AMÉRICO MARTÍN @AmericoMartin | Razones no razonables
Américo MartínViernes 31 de Julio de 2015|TalCual

Las cifras negativas danzan en forma tan agobiante que el cambio democrático se ha puesto a la orden del día

Verdad universalmente demostrada: si la espiral de la venganza no concluye ahora, se reproducirá hasta el infinito

Los buenos investigadores a veces se prohíben llegar a la perfección. Mientras más cultos, más adornan con matices adicionales el texto que los ocupa. El resultado es que ninguna obra será definitivamente esclarecedora porque cuando creemos alcanzar la luz, interponen variantes que lo impiden.

Screen Shot 2015-08-02 at 9.10.45 AMApelaré a dos obras, el ensayo de Jorge Luis Borges dedicado a la Comedia escrita por Dante comenzandito el siglo XIV (“divina”, decidió llamarla Bocaccio) La otra, “La Renta y el Reclamo” de Diego Urbaneja, esclarecedor escrito plagado sin embargo de pequeñas variantes que le comunican a la obra un cierto aire de indecisión. A tal punto que Diego se sentiría obligado a añadir un capítulo de conclusiones.

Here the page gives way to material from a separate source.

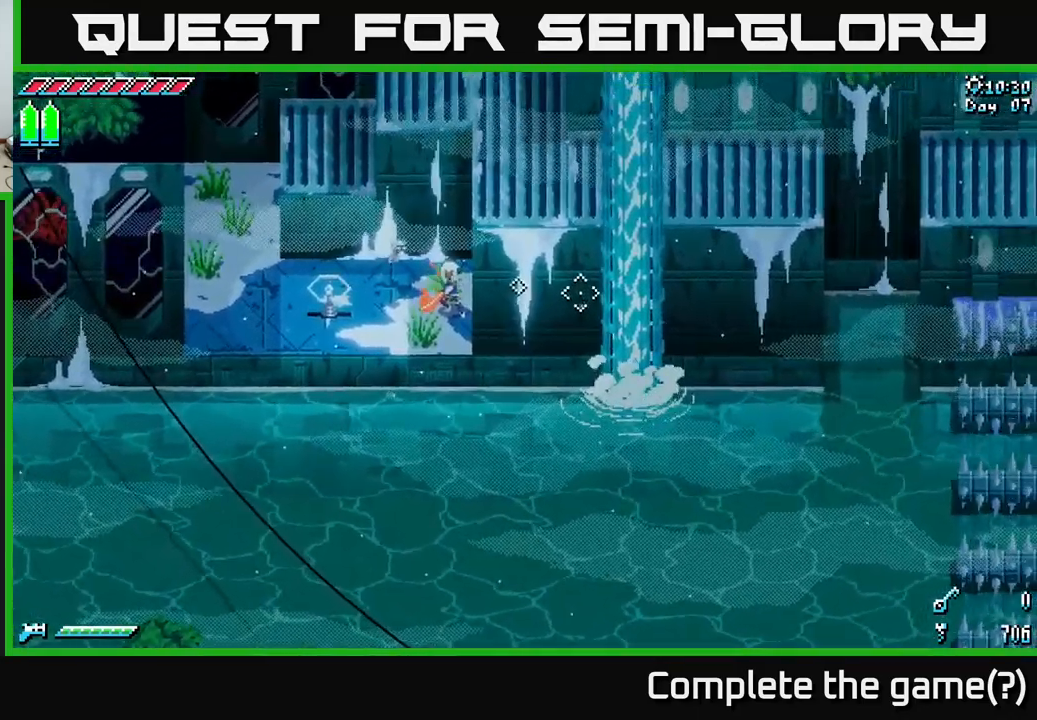
{"buttons": [], "left_stick": "center", "right_stick": "down-left", "events": [[84, "right_stick", "down-right"], [450, "right_stick", "down-left"]]}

A mí, dicho sea de paso, me ocurre lo mismo cuando escribo sobre temas complejos, inciertos o en plena ebullición. Le huyo a las afirmaciones tajantes o supuestamente irrebatibles, pero para beneficio del lector me refugio, como Diego, en un remate de conclusiones.

Ulises arde en el infierno; no parece justo ese destino, como el propio Dante lo deja ver.

¡Y sin embargo, no es Dios sino Dante quien lo ha condenado! La economía política del siglo XX ­sostiene Diego- autolimitó su expansión al reservar para el Estado las denominadas industrias estratégicas. No obstante, me permito acotar, creció y en alguna medida se diversificó y modernizó, hasta que se le atravesó en el siglo XXI el sedicente socialismo que había fracasado en todo el mundo, tras un siglo de arduos esfuerzos.

16 años ha consumido en Venezuela semejante modelo. Para velar su insondable naufragio se adueñó de los medios, quebrantó la configuración democrática del país y maximizó la represióny el ventajismo.

Hay un consenso acerca de su presente y futuro. Las cifras negativas danzan en forma tan agobiante que el cambio democrático se ha puesto a la orden del día. El retroceso del gobierno es vertiginoso.

Pasó de las promesas idílicas aliviadas por la prosperidad petrolera, a este tenebroso presente. El momento es interesante y delicado.

Lo que vaya a ocurrir depende de la destreza del liderazgo. Que en el madurismo se entienda la inanidad de las mentiras; como esa bendita guerra económica que desesperadamente repiten.

La contradicción suprema de la oposición es su máxima fortaleza.

Por ser plural es espejo de la nación, donde conviven todas las corrientes del pensamiento. El error del poder es no advertir el enorme potencial de la diversidad. Homologa “fortaleza” con “unidad monolítica” pero la diversidad social no cabe en monolitos: su energía va al cauce del pluralismo democrático.

Las malas noticias inducen caminos torcidos. Las inhabilitaciones, las provocaciones, la plétora comunicacional se proponen incentivar la abstención. Desean convencer a gente opositora a renunciar a la victoria electoral a fin de acortar la ventaja que todas las consultoras (menos la de Schemel, por supuesto) le adjudican a la oposición, con su tarjeta y comando único, y el programa que aplicará si se materializa un triunfo el 6D.

Lo único que falta es terminar de convencer a la nación y al mundo que la alternativa democrática no abriga sentimientos retaliativos. No pretende hacer de los perseguidos de hoy los perseguidores de mañana. Y no solo por convicción ética, sino en consideración a una verdad universalmente demostrada: si la espiral de la venganza no concluye ahora, se reproducirá hasta el infinito.